Now don’t get me wrong: I’ve never been flat-out against pharmaceuticals — I believe they have their place. I know they save lives and I’m grateful for that. I’ve always believed in the value of science, hospitals, medicine, etc. I wouldn’t reject a treatment out of hand just because it was developed by scientists in a lab. But I confess they make me uncomfortable, and they raise all kinds of complex ethical and moral questions in my mind. And I tend to believe that where possible, a natural solution should be sought before an unnatural one.

And then along comes Felix.

He was born with a genetic mutation that prevents his body from building up an immune system. There’s no “natural” cure for a genetic mutation. Nature dictates that he should die. According to the laws of nature, he shouldn’t be able to pass down his genetic information to future generations.

But we’re keeping him alive. Felix is being kept alive by science alone.

His body is being nourished by a chemical cocktail developed in a lab, that’s being delivered directly into his stomach. He doesn’t even have to swallow it. Infection is being warded off my antibiotics and antiviral medications, which are pumped into his body intravenously daily. He spent several weeks on oxygen. Most significantly, the missing element of his immune system — an enzyme called ADA — is being manufactured in cows and injected into his body twice weekly.

There is nothing natural about this.

The best long-term solution for Felix’s survival is an experimental treatment called gene therapy. His bone marrow will be harvested, the cells corrected, and then re-transplanted into his body.

He will essentially be a genetically modified organism.

(It probably comes as no surprise I do my best to avoid GMO’s at all costs because I believe they are harmful to the environment and human health.)

Everything I’ve ever known about healthy living doesn’t apply to Felix.

I wasn’t able to breastfeed him, which I understand to the healthiest decision you can make for your child.
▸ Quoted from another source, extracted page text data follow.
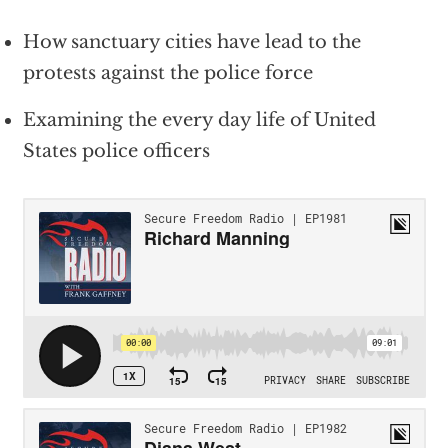
How sanctuary cities have lead to the
protests against the police force
Examining the every day life of United
States police officers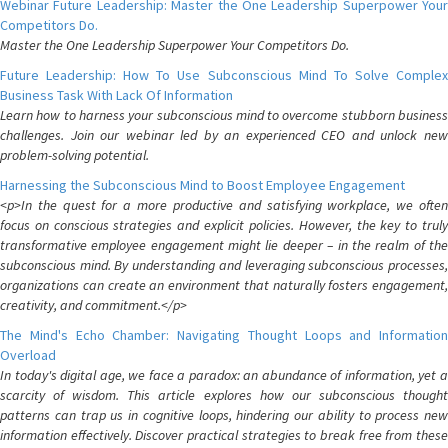
Webinar Future Leadership: Master the One Leadership Superpower Your
Competitors Do.
Master the One Leadership Superpower Your Competitors Do.
Future Leadership: How To Use Subconscious Mind To Solve Complex
Business Task With Lack Of Information
Learn how to harness your subconscious mind to overcome stubborn business
challenges. Join our webinar led by an experienced CEO and unlock new
problem-solving potential.
Harnessing the Subconscious Mind to Boost Employee Engagement
<p>In the quest for a more productive and satisfying workplace, we often
focus on conscious strategies and explicit policies. However, the key to truly
transformative employee engagement might lie deeper – in the realm of the
subconscious mind. By understanding and leveraging subconscious processes,
organizations can create an environment that naturally fosters engagement,
creativity, and commitment.</p>
The Mind's Echo Chamber: Navigating Thought Loops and Information
Overload
In today's digital age, we face a paradox: an abundance of information, yet a
scarcity of wisdom. This article explores how our subconscious thought
patterns can trap us in cognitive loops, hindering our ability to process new
information effectively. Discover practical strategies to break free from these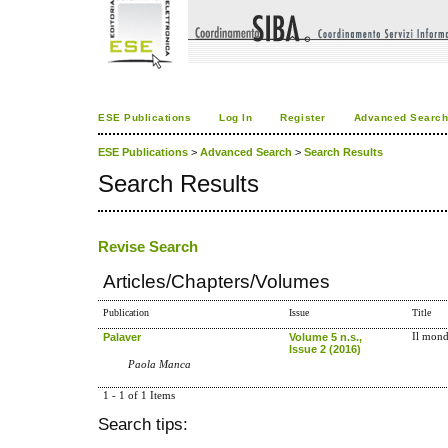
ESE Publications
Log In
Register
Advanced Searc
ESE Publications
>
Advanced Search
>
Search Results
Search Results
Revise Search
Articles/Chapters/Volumes
Publication
Issue
Title
Palaver
Volume 5 n.s.,
Il mond
Issue 2 (2016)
Paola Manca
1 - 1 of 1 Items
Search tips: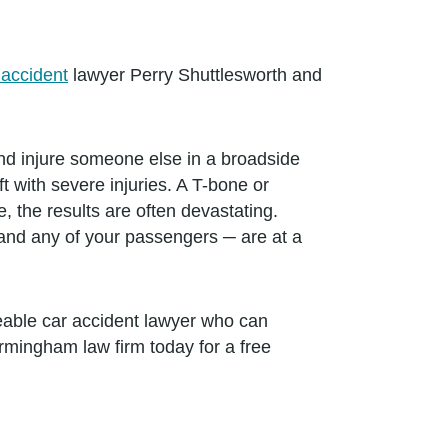
 accident
lawyer Perry Shuttlesworth and
s and injure someone else in a broadside
 with severe injuries. A T-bone or
 the results are often devastating.
 and any of your passengers ─ are at a
geable car accident lawyer who can
rmingham law firm today for a free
In fact, he probably got CMV (a virus) from my breast milk which has put his life at risk. Everything I know about maintaining gut health and supporting the immune system is irrelevant to him. He’s been on constant antibiotics and is not allowed to get probiotics, because they could pose a threat to him.

He can’t even spend time in nature, which I believe has immense healing power. The fungi and bacteria in the air could make him sick.

I have no idea how to best raise this child and have had to defer to the doctors for all of it.

It’s honestly a bit of an ethical conundrum for me.

Felix’s treatments will cost hundreds of thousands of dollars over the next few years. Is it really morally acceptable to pour so much into a single baby when that money could save hundreds of other lives? (I understand that malaria is a huge killer but relatively inexpensive to cure, if the resources get into the right hands.)

It even feels weird keeping him alive unnaturally. Obviously, I want my beloved son to live and be healthy  more than anything else in the world. If he has a chance at a long and happy life I want to take it. It would be wrong not to take it, right? I don’t want him to suffer and die as a baby.

But at the same time, we must all suffer and die eventually . . . is it so much worse as a baby?

These are the things that trouble me day in and day out. My brain and my heart are in constant tension, though it’s getting better with time (as long as I don’t think about it much.)

This experience is forcing me to be open-minded about science and research and pharmaceutical medicine. I am being forced to rethink many long-held beliefs and explore many deep-seated feelings.

I kind of hate it.

Has anyone else had similar experiences?